Dataset entries: Begin

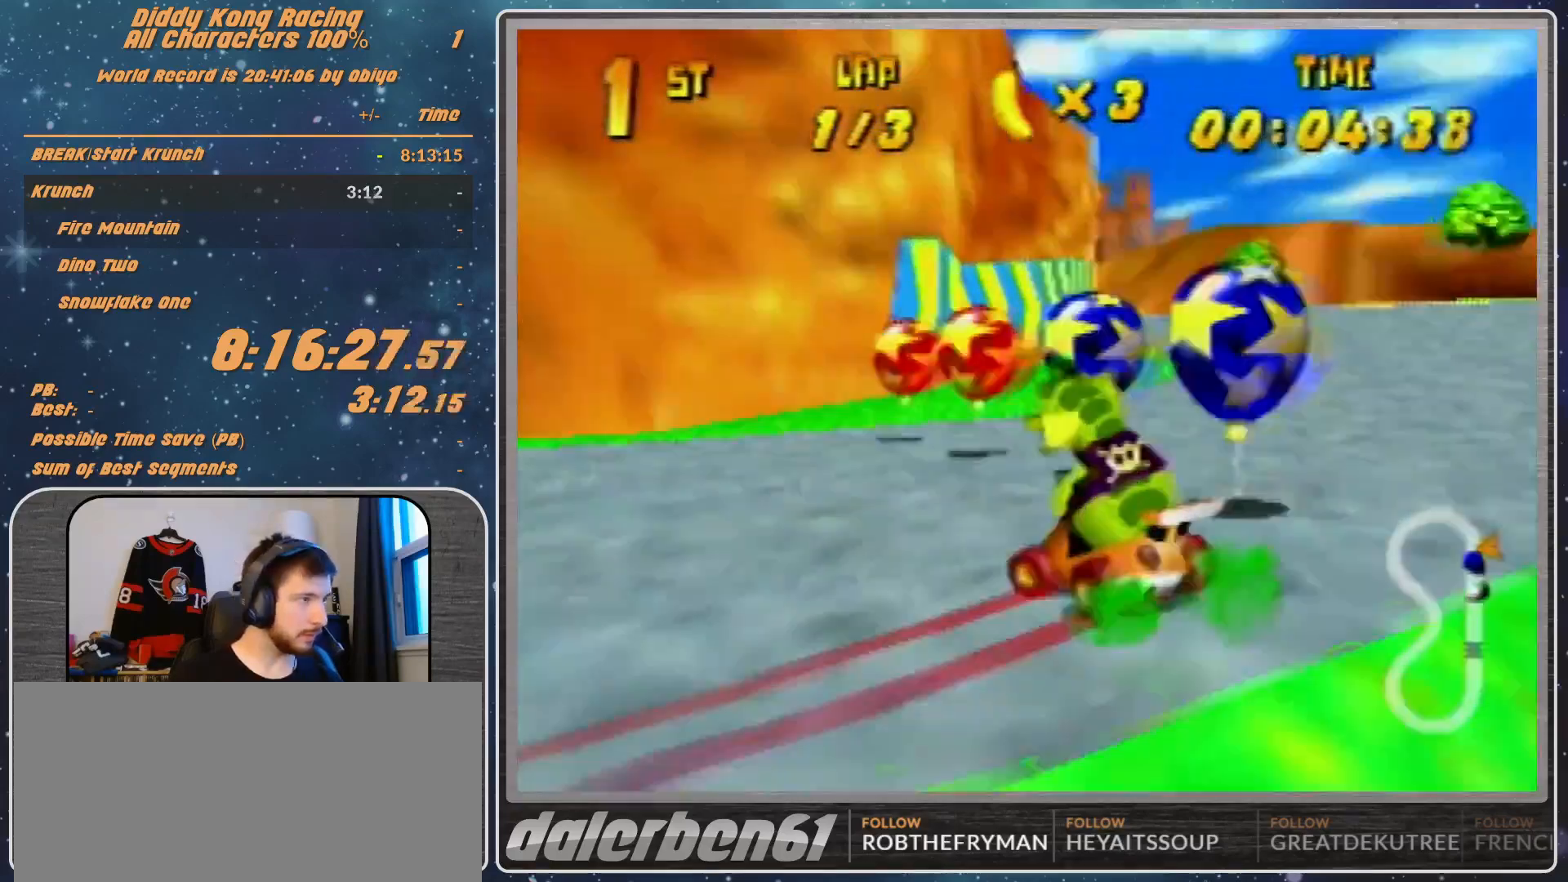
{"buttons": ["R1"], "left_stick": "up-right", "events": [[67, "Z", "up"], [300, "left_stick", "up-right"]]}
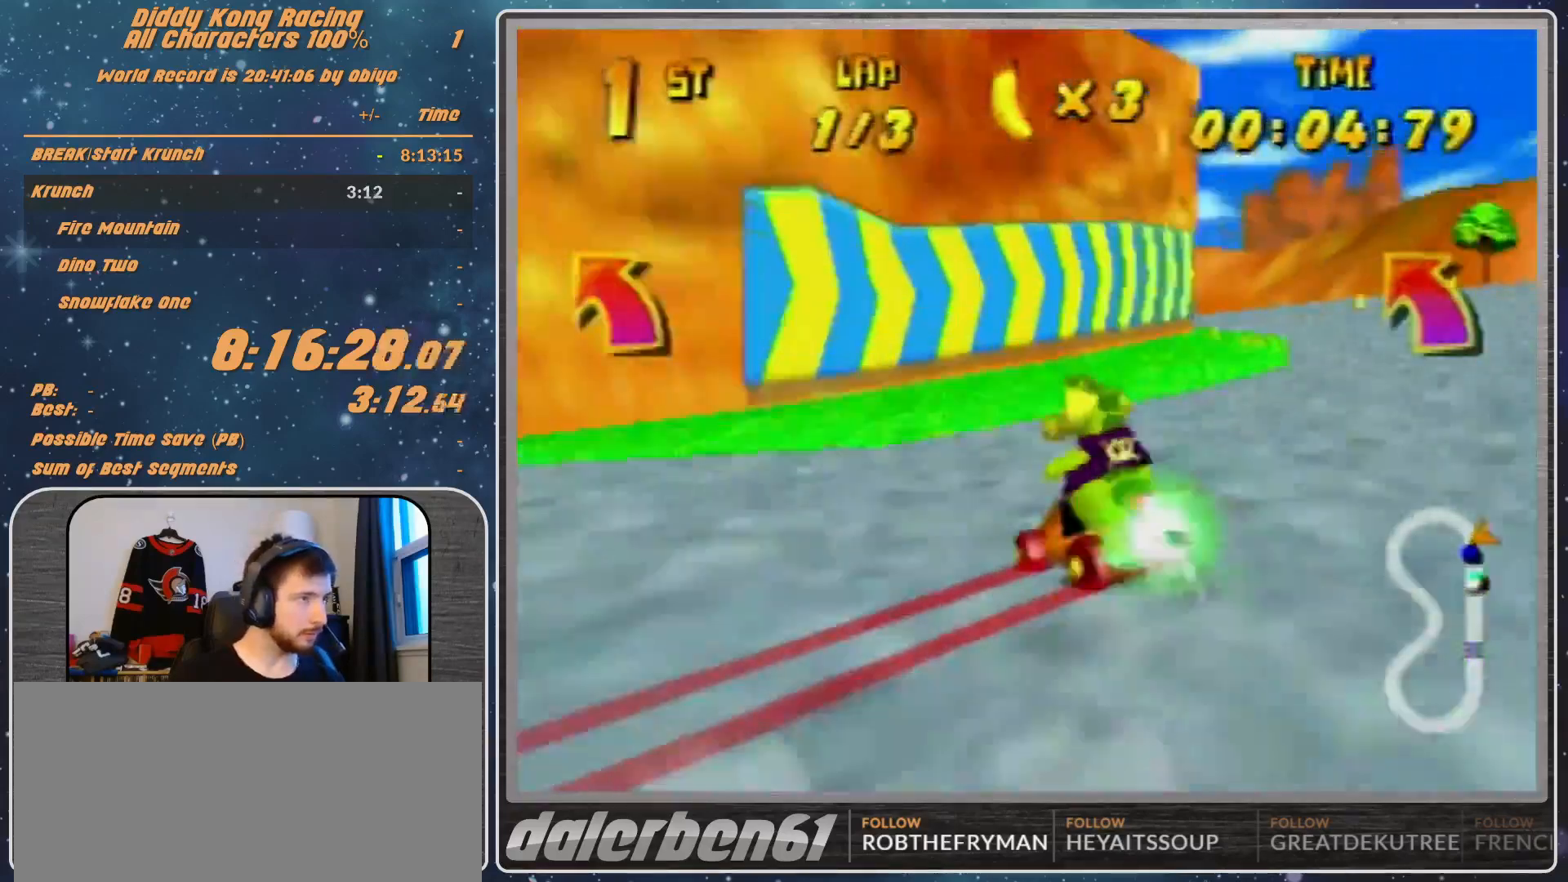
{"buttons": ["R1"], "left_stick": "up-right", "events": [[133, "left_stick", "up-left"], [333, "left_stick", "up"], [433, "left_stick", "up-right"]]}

Dataset entries: End
Dataset entries: Begin

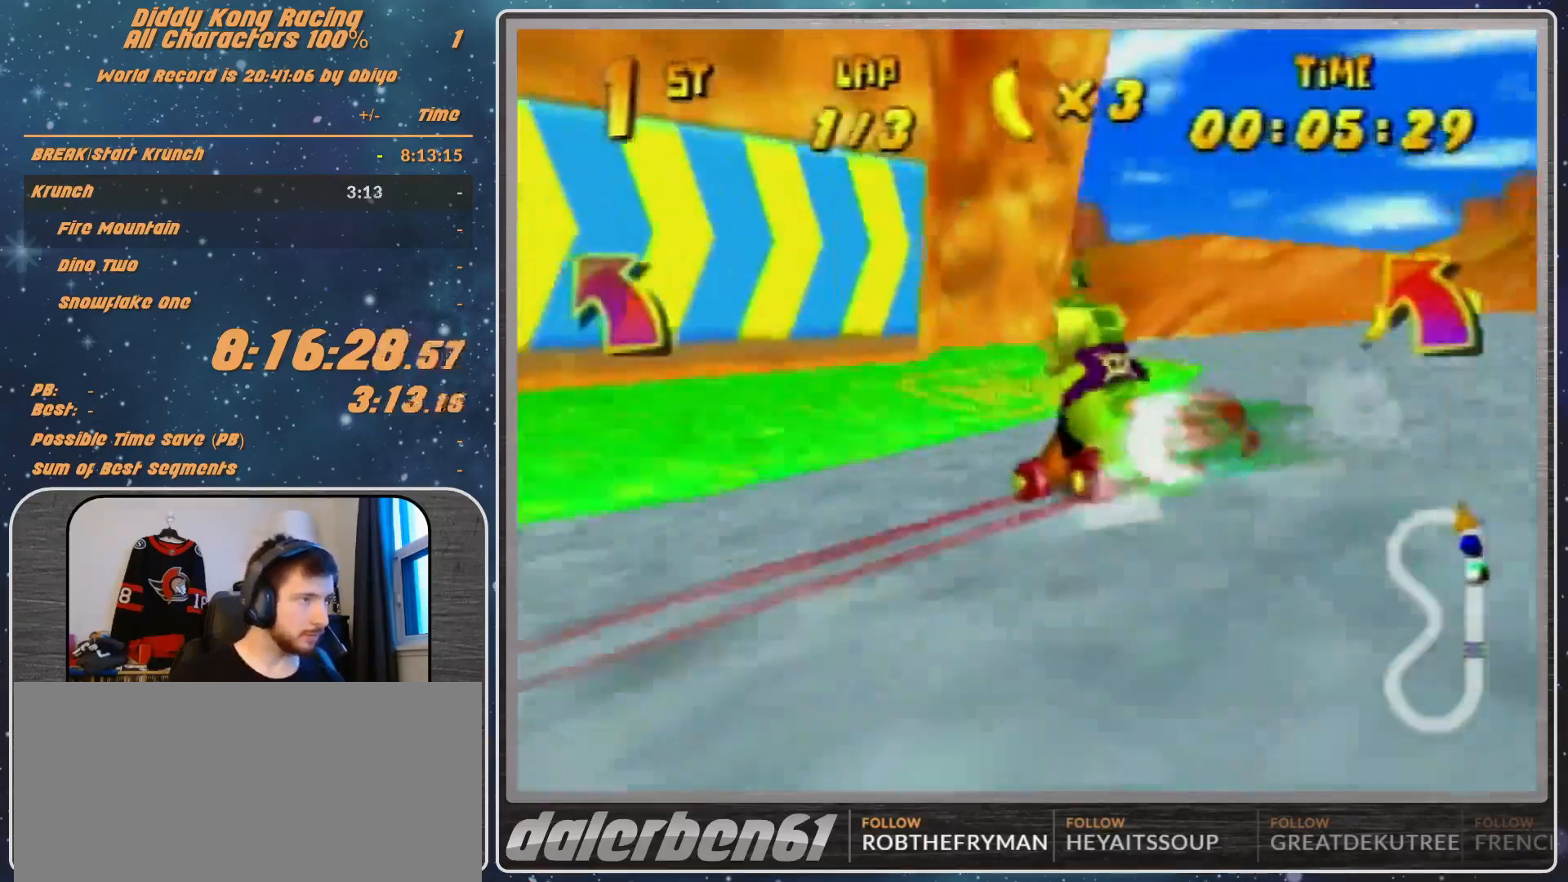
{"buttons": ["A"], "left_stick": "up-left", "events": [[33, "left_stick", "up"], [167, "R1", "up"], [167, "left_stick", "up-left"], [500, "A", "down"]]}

Dataset entries: End

_What is expected_:
Search the entries for the word "right", then gather every line that has it.

_Solved exercise_:
{"buttons": ["R1"], "left_stick": "up-right", "events": [[67, "Z", "up"], [300, "left_stick", "up-right"]]}
{"buttons": ["R1"], "left_stick": "up-right", "events": [[133, "left_stick", "up-left"], [333, "left_stick", "up"], [433, "left_stick", "up-right"]]}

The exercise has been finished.